I knew he was taunting me, but dammit, he had also discovered a branch of magic I had never heard of. If Victor's bugs were as good as I suspected, he had probably gotten into areas of our network I had never seen, too. I tried not to let too much of my annoyance show. "Sure, I love a good story."
"I suppose Gutenberg told you he invented libriomancy?" Harrison rested his elbow through the window.
"You've got a better theory?"
It was Guan Feng who answered. "Bi Sheng and his students were exploring the magical potential of books centuries before Gutenberg. Gutenberg discovered our art and stole what secrets he could. He spent years trying to duplicate Bi Sheng's magic."
"He never—" I stopped myself. Who was I to say what was or wasn't true? More than a decade of Gutenberg's early life was a mystery. Not even Porter historians knew what he had been up to during the 1420s, though there were plenty of theories.
"Gutenberg was afraid of competition," Guan Feng continued. "Afraid to let anyone else have power. So he created his automatons and sent them to wipe us out."
Gutenberg's invention had spawned upheavals that spread throughout the world. The printing press had spread chaos on every level imaginable: political, religious, and even magical.
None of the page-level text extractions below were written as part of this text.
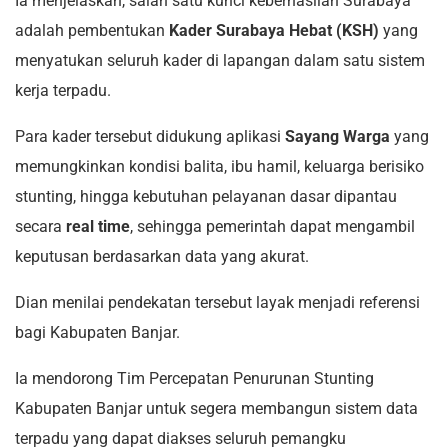
Ia menjelaskan, salah satu kunci keberhasilan Surabaya
adalah pembentukan
Kader Surabaya Hebat (KSH)
yang
menyatukan seluruh kader di lapangan dalam satu sistem
kerja terpadu.
Para kader tersebut didukung aplikasi
Sayang Warga
yang
memungkinkan kondisi balita, ibu hamil, keluarga berisiko
stunting, hingga kebutuhan pelayanan dasar dipantau
secara
real time
, sehingga pemerintah dapat mengambil
keputusan berdasarkan data yang akurat.
Dian menilai pendekatan tersebut layak menjadi referensi
bagi Kabupaten Banjar.
Ia mendorong Tim Percepatan Penurunan Stunting
Kabupaten Banjar untuk segera membangun sistem data
terpadu yang dapat diakses seluruh pemangku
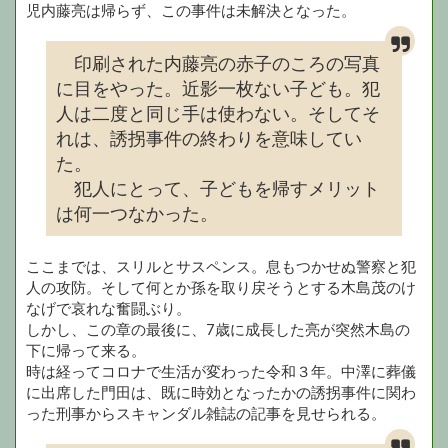
児内藤亮は帰らず、この事件は未解決となった。
印刷された内藤亮の赤子のころの写真
に目をやった。近影一枚ない子ども。犯
人は二度と同じ手は使わない。そしてそ
れは、誘拐事件の終わりを意味してい
た。
犯人にとって、子どもを帰すメリット
は何一つなかった。
ここまでは、スリルとサスペンス。息もつかせぬ警察と犯
人の攻防。そして何とか孫を取り戻そうとする木島茂のけ
なげで哀れな奮闘ぶり。
しかし、この章の最後に、7歳に成長した亮が突然木島の
下に帰って来る。
時は経ってコロナで生活が変わった令和３年。中澤に葬儀
に出席した門田は、既に時効となったかの誘拐事件に関わ
った刑事からスキャンダル雑誌の記事を見せられる。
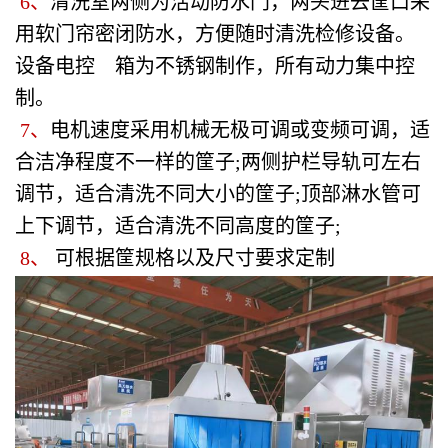
6、
清洗室两侧为活动防水门，两头进去筐口采
用软门帘密闭防水，方便随时清洗检修设备。
设备电控 箱为不锈钢制作，所有动力集中控
制。
7、
电机速度采用机械无极可调或变频可调，适
合洁净程度不一样的筐子;两侧护栏导轨可左右
调节，适合清洗不同大小的筐子;顶部淋水管可
上下调节，适合清洗不同高度的筐子;
8、
可根据筐规格以及尺寸要求定制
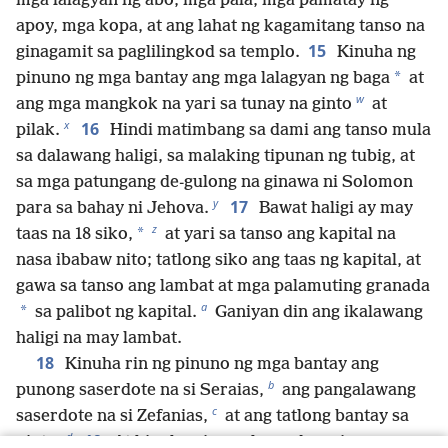
mga lalagyan ng abo, mga pala, mga pamatay ng
apoy, mga kopa, at ang lahat ng kagamitang tanso na
15
ginagamit sa paglilingkod sa templo.
Kinuha ng
*
pinuno ng mga bantay ang mga lalagyan ng baga
at
w
ang mga mangkok na yari sa tunay na ginto
at
x
16
pilak.
Hindi matimbang sa dami ang tanso mula
sa dalawang haligi, sa malaking tipunan ng tubig, at
sa mga patungang de-gulong na ginawa ni Solomon
y
17
para sa bahay ni Jehova.
Bawat haligi ay may
z
*
taas na 18 siko,
at yari sa tanso ang kapital na
nasa ibabaw nito; tatlong siko ang taas ng kapital, at
gawa sa tanso ang lambat at mga palamuting granada
a
*
sa palibot ng kapital.
Ganiyan din ang ikalawang
haligi na may lambat.
18
Kinuha rin ng pinuno ng mga bantay ang
b
punong saserdote na si Seraias,
ang pangalawang
c
saserdote na si Zefanias,
at ang tatlong bantay sa
d
19
pinto.
At kinuha niya sa lunsod ang isang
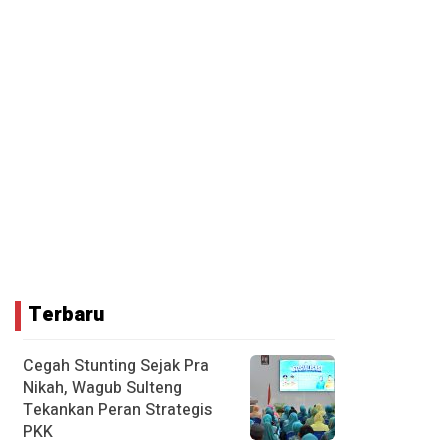
Terbaru
Cegah Stunting Sejak Pra
Nikah, Wagub Sulteng
Tekankan Peran Strategis
PKK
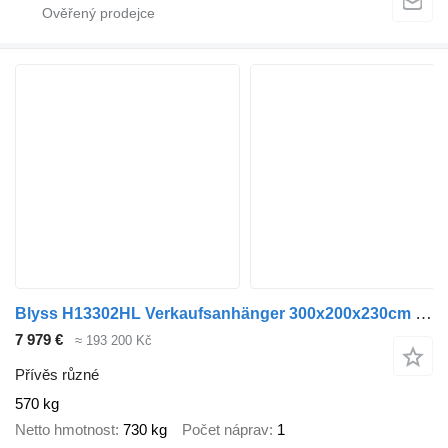
Blyss H13302HL Verkaufsanhänger 300x200x230cm 1300kg zGG
7 979 €
≈ 193 200 Kč
Přívěs různé
570 kg
Netto hmotnost
730 kg
Počet náprav
1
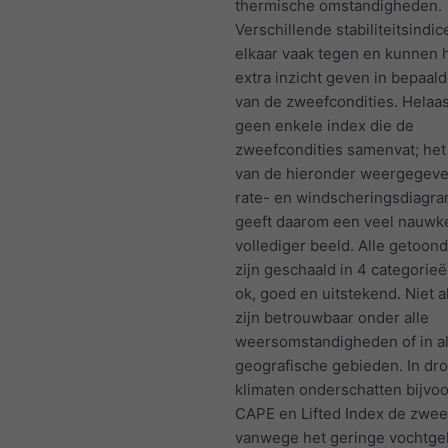
thermische omstandigheden.
Verschillende stabiliteitsindi
elkaar vaak tegen en kunnen
extra inzicht geven in bepaal
van de zweefcondities. Helaas
geen enkele index die de
zweefcondities samenvat; het
van de hieronder weergegeve
rate- en windscheringsdiag
geeft daarom een veel nauwk
vollediger beeld. Alle getoon
zijn geschaald in 4 categorieë
ok, goed en uitstekend. Niet a
zijn betrouwbaar onder alle
weersomstandigheden of in al
geografische gebieden. In dr
klimaten onderschatten bijvo
CAPE en Lifted Index de zwee
vanwege het geringe vochtgeh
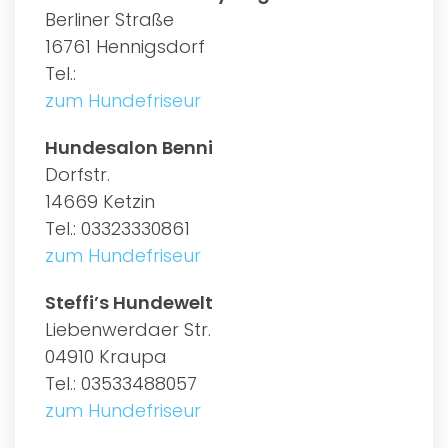
Berliner Straße
16761 Hennigsdorf
Tel.:
zum Hundefriseur
Hundesalon Benni
Dorfstr.
14669 Ketzin
Tel.: 03323330861
zum Hundefriseur
Steffi’s Hundewelt
Liebenwerdaer Str.
04910 Kraupa
Tel.: 03533488057
zum Hundefriseur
In a single generation, he upended a magical
balance of power that had existed for millennia. While Gutenberg and his growing guild of libriomancers lacked the raw might of the old sorcerers, they made up for it in numbers.
According to the histories I had read, other practitioners had been jealous of Gutenberg, afraid of the following he was amassing. They sought to destroy him, and he created his automatons out of self-defense. Gutenberg had eventually used the automatons to help establish the Porters. Together, they united the world's magic-users and laid out the laws to put an end to such conflicts.
I knew those histories were incomplete. They made no reference to the other mission of those original twelve Porters. Even then, Gutenberg had been aware of the devourers, and his Porters had worked to keep them from entering our world.
What else had Gutenberg omitted? History was written by the survivors and reshaped by those with power. Few people had ever gained as much power as Johannes Gutenberg. He portrayed himself as a man forced to make ugly choices for a greater purpose. But he had enslaved the souls of his enemies to create the automatons and enforce peace. He manipulated the minds of his own Porters to keep them from abusing their power.